Newcastle disease vaccinations typically are sprayed into chicken coops or added to the birds' drinking water, quick and inexpensive methods of inoculation. Palese says his study and the one from Germany prove it is possible to design effective multi-disease vaccines that can be administered so cheaply to birds and at the same time cut the threat of avian flu to people. "So it would prevent the spread of avian influenza in chickens and poultry, which would reduce the danger that it would jump into humans," he said.

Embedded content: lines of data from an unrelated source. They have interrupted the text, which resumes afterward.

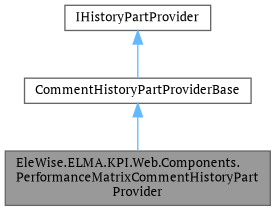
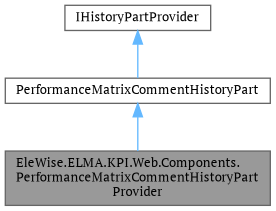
  digraph {
    fontname="PT Serif"
    node [color=gray40 fillcolor=white fontname="PT Serif" fontsize=10 shape=box style=filled]
    edge [color=steelblue1 dir=back fontname="PT Serif" fontsize=10 labelfontname=Helvetica labelfontsize=10 style=solid]
    n1 [fillcolor=grey60 fontcolor=black height=0.2 label="EleWise.ELMA.KPI.Web.Components.\lPerformanceMatrixCommentHistoryPart\lProvider" width=0.4]
-   n2 [height=0.2 label=CommentHistoryPartProviderBase width=0.4]
+   n2 [height=0.2 label=PerformanceMatrixCommentHistoryPart width=0.4]
    n3 [height=0.2 label=IHistoryPartProvider width=0.4]
    n2 -> n1
    n3 -> n2
  }
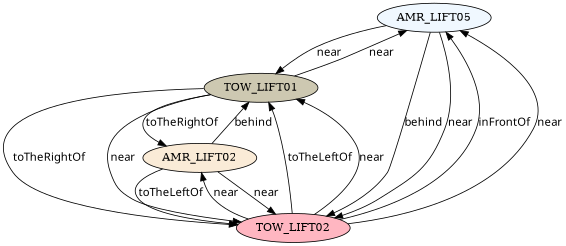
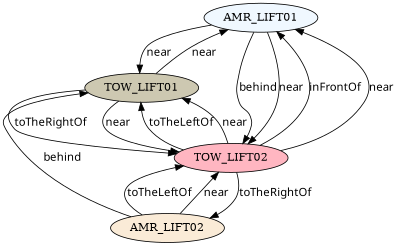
  digraph {
    node [style=filled]
    edge [color=black fontname=Sans style=filled]
-   n1 [fillcolor=aliceblue label=AMR_LIFT05]
+   n1 [fillcolor=aliceblue label=AMR_LIFT01]
    n2 [fillcolor=cornsilk3 label=TOW_LIFT01]
    n3 [fillcolor=lightpink label=TOW_LIFT02]
    n4 [fillcolor=antiquewhite label=AMR_LIFT02]
    n1 -> n2 [label=near]
    n1 -> n3 [label=behind]
    n1 -> n3 [label=near]
    n2 -> n1 [label=near]
    n2 -> n3 [label=toTheRightOf]
    n2 -> n3 [label=near]
-   n2 -> n4 [label=toTheRightOf]
    n3 -> n1 [label=inFrontOf]
    n3 -> n1 [label=near]
    n3 -> n2 [label=toTheLeftOf]
    n3 -> n2 [label=near]
-   n3 -> n4 [label=near]
+   n3 -> n4 [label=toTheRightOf]
    n4 -> n2 [label=behind]
    n4 -> n3 [label=toTheLeftOf]
    n4 -> n3 [label=near]
  }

The German researchers, from the Friedrich Loeffler Institute, believe the combination vaccine approach could work with people as well as poultry. Although they did not specify how, presumably an annual flu virus could be combined with the H5N1 strain to produce a dual human vaccine if H5N1 ever mutates to transmit from person to person.

But infectious diseases physician William Schaffner of the Vanderbilt University School of Medicine in Nashville says the notion is premature. "At the moment, we are just developing pandemic influenza vaccines, so the optimal way to use those vaccines has not yet been established. So thinking about a strategy how they are going to be used, whether introduced into the routine [flu shot] or kept off to the side, is a little in advance of where we are. Nonetheless, you can be sure that those kinds of conversations in advisory committees have already occurred and no decisions have been made about that," he said.

The findings about a combination Newcastle disease and bird flu vaccine appear in the Proceedings of the (U.S.) National Academy of Sciences.